Time is different from space in these two seemingly independent ways.
One of them is generally believed to have to do with special boundary conditions at the beginning of time.
But if you knew nothing about our universe, and you were constructing one from scratch, it seems just as logically possible that you could put the special boundary condition at the edge of any spacial dimension instead. Where the usually distinction between a spacial and a temporal dimension is which sign it contributes to the metric signature.
I've also wondered about theories with more than one time dimension. I know these have come up now and then in string theory and other approaches to quantum gravity. But I've never heard anyone explain whether living in a universe with two time dimensions would mean only one of them has an arrow, or both of them have an arrow... or maybe neither of them necessarily must have an arrow... where I think the last one is probably right.

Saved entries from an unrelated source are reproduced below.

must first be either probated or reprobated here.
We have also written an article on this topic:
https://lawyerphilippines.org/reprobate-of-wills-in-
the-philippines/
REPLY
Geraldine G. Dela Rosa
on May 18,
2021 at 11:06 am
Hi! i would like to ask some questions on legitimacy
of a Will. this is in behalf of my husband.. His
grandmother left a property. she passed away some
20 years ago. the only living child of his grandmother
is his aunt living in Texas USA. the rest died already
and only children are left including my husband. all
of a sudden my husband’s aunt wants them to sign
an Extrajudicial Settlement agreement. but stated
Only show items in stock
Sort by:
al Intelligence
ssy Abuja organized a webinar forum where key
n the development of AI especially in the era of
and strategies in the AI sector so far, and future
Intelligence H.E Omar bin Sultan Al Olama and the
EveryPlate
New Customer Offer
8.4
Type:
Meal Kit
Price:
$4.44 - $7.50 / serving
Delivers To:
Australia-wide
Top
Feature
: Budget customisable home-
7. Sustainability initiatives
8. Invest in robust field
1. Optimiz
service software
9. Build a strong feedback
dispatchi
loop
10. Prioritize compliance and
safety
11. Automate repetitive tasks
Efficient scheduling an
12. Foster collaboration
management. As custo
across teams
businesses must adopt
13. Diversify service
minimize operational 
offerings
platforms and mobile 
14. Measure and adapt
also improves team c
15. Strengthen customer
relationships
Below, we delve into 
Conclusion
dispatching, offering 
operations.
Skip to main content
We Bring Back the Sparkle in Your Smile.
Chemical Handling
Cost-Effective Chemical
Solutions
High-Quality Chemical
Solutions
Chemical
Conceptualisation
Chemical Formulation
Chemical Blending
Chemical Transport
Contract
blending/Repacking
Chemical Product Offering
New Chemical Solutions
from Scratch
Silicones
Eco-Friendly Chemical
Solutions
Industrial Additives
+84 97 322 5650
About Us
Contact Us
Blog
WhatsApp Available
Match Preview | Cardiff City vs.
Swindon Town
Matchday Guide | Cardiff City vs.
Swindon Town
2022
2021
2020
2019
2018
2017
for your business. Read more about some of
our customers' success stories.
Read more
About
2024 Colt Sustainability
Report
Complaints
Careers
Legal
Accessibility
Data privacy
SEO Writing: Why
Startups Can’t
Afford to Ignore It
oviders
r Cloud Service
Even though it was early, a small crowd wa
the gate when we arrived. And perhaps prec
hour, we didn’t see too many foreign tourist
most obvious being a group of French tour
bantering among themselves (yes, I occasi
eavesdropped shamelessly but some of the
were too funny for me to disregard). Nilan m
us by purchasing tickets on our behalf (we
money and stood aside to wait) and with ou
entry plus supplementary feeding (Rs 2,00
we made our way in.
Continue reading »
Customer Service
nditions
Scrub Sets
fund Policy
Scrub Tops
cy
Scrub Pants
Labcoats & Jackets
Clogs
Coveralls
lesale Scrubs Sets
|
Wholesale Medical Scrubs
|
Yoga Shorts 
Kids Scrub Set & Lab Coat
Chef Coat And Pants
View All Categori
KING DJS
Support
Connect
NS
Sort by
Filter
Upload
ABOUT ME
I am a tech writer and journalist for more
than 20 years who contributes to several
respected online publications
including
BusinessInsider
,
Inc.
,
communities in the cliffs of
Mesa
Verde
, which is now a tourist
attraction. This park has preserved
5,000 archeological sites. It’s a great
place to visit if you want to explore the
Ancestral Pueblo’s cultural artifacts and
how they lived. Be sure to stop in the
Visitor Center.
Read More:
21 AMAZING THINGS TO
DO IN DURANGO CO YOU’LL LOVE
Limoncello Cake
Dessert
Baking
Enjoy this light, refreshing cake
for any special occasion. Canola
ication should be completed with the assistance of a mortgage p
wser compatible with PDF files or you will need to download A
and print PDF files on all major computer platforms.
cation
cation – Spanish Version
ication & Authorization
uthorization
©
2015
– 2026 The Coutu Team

To put it another way, 3 of the dimensions are unbounded in both the positive and the negative direction... While the 4th is unbounded only in the positive direction, and therefore strictly non-negative if you choose its lower bound as the origin.
Is there anything inconsistent or problematic about a universe whose asymptotic metric signature is (-1, 1, 1, 1) where the -1 direction is unbounded but one or more of the 1 directions are bounded from below (or equivalently, from above) and the metric becomes singular as that special coordinate approaches the origin? Or is it just random luck, like we had a 1 in 4 shot of the bounded dimension being the -1 and that just happened to be the case?